Emerging Writers:  The Secret, by Angela Rieck

Emerging Writers: The Secret, by Angela Rieck

The Secret

A Life Vignette.

I knew a secret…that I quickly told my sisters.  I had discovered that my grandfather had money.  My parents hid it well, their children received few Christmas gifts and occasionally Christmas gifts that were refurbished hand-me-downs from an older sibling.  Many of our clothes were handmade and my mother knitted all of our woolens.  Summers brought early morning weeding on the farm, rising at 5 a.m., grabbing a breakfast and a machete, walking down the rows of corn, cutting down weeds.  By noon, the work was over and my mother piled all six kids into a tiny sedan and took us to the country club.  A country club in a rural area is nothing like a suburban country club, but it was a country club complete with a golf course, tennis and pool.  My paternal grandparents lived in a grand home with more bedrooms that I can remember and oriental carpets that created a soft padding for the expensive antique furniture that filled each room.  So mine was a quixotic childhood where I became comfortable with both wealth and poverty.

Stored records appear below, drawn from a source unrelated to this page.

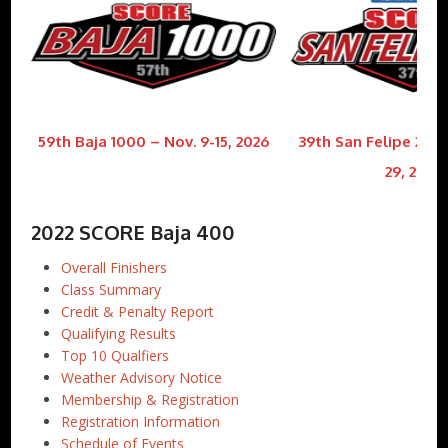
59th Baja 1000 – Nov. 9-15, 2026
39th San Felipe 250 
29, 2026
2022 SCORE Baja 400
Overall Finishers
Class Summary
Credit & Penalty Report
Qualifying Results
Top 10 Qualfiers
Weather Advisory Notice
Membership & Registration
Registration Information
Schedule of Events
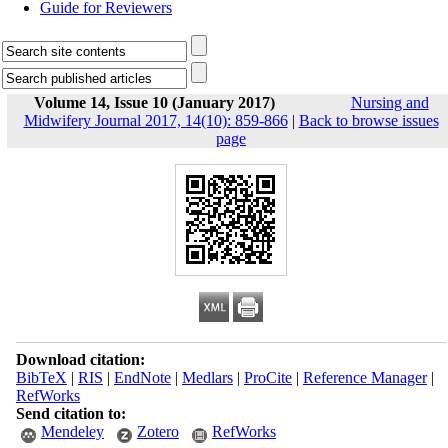
Guide for Reviewers
Volume 14, Issue 10 (January 2017)
Nursing and
Midwifery Journal 2017, 14(10): 859-866
|
Back to browse issues
page
Download citation:
BibTeX
|
RIS
|
EndNote
|
Medlars
|
ProCite
|
Reference Manager
|
RefWorks
Send citation to:
Mendeley
Zotero
RefWorks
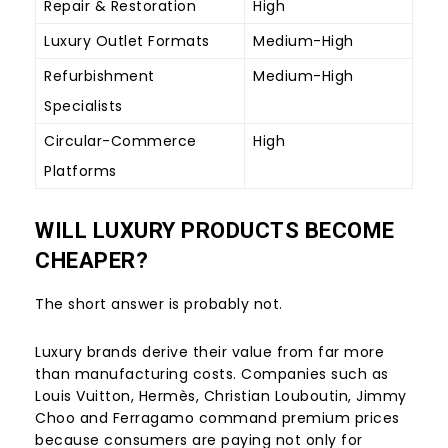
Repair & Restoration
High
Luxury Outlet Formats
Medium-High
Refurbishment
Medium-High
Specialists
Circular-Commerce
High
Platforms
WILL LUXURY PRODUCTS BECOME
CHEAPER?
The short answer is probably not.
Luxury brands derive their value from far more
than manufacturing costs. Companies such as
Louis Vuitton, Hermès, Christian Louboutin, Jimmy
Choo and Ferragamo command premium prices
because consumers are paying not only for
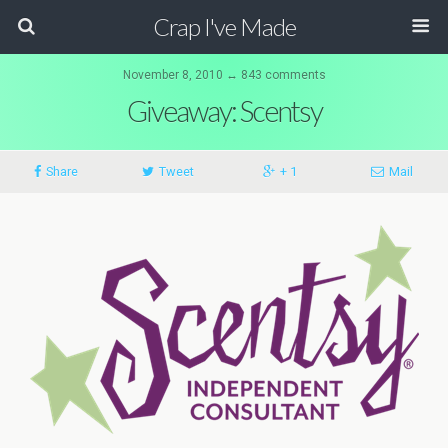
Crap I've Made
November 8, 2010 ↔ 843 comments
Giveaway: Scentsy
Share
Tweet
+ 1
Mail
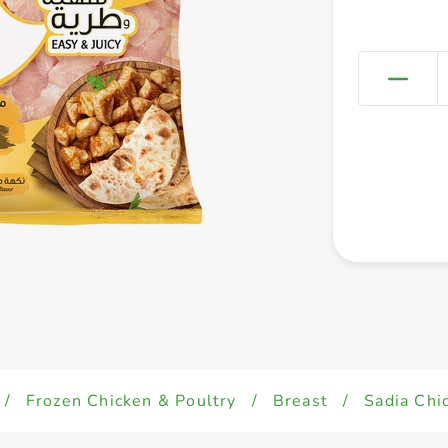
/
Frozen Chicken & Poultry
/
Breast
/
Sadia Chi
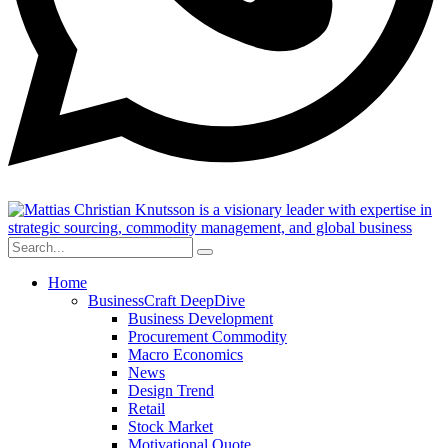
Home
BusinessCraft DeepDive
Business Development
Procurement Commodity
Macro Economics
News
Design Trend
Retail
Stock Market
Motivational Quote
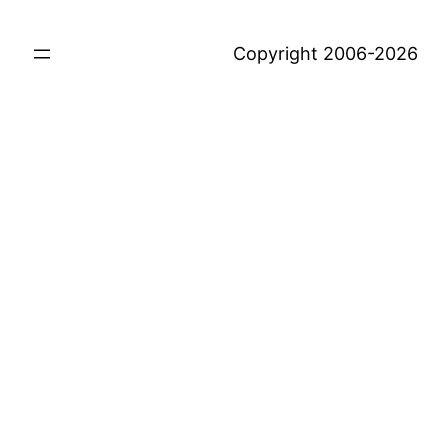
Copyright 2006-2026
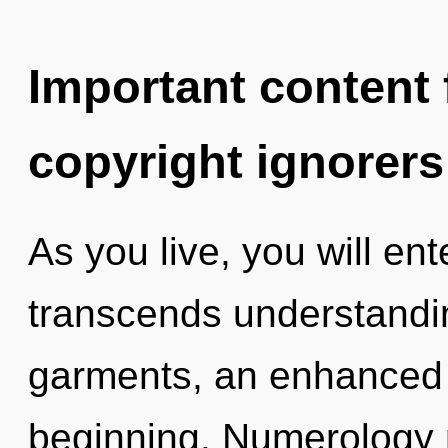
Important content f
copyright ignorers
As you live, you will ent
transcends understand
garments, an enhanced s
beginning. Numerology 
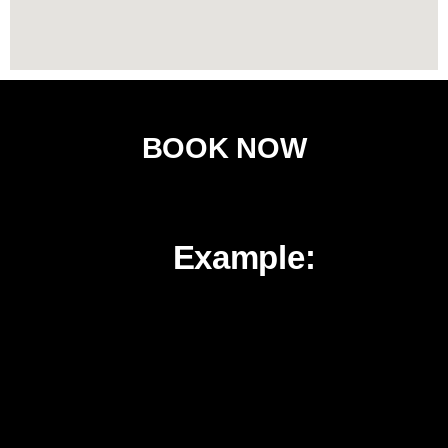
BOOK NOW
H
Example:
o
w
I
t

My grandfather had been raised to be a farmer, but he realized that was not his calling.  When the depression hit, he saw his opportunity.  As the story goes, a local farmer had gone bankrupt and the chicken supplier had 50,000 chicks that would have to be destroyed because there were no chicken houses to raise them.  My grandfather had chicken houses, but no money to buy the chicks.  So the supplier and my grandfather made a deal.  He would raise the chickens for slaughter and they would split the profits.  When the time came, his were the only chickens available, making it very profitable for both partners. But rather than put it in a bank or buy his children new clothes, he invested all of it in the futures market.  When FDR was elected he was rewarded by quadrupling his money in 3 months.  Then he invested in the stock market and bought land, lots and lots of land.  So by his forties he had amassed enough money and retired.

But my parents also had a secret…that the money would not be ours.  While my grandfather was amassing his wealth he was also producing a large number of children.  Nine in all; and no matter how great a fortune, when it gets broken up 9 ways, it gets a lot smaller.  As a German, he believed that inherited wealth made the progeny lazy.  So he promised all of his children a farm for their livelihood and he gave his 30 grandchildren enough stocks to afford state-college tuition and pronounced that he would spend and give the rest away. 

Since we would not be receiving money, we were wisely raised as though they did not have it.  But I did have that college tuition, my ticket out. So my 18th birthday finally came, and I left the summer before college started; to get away, never to return.  My sisters and brothers followed.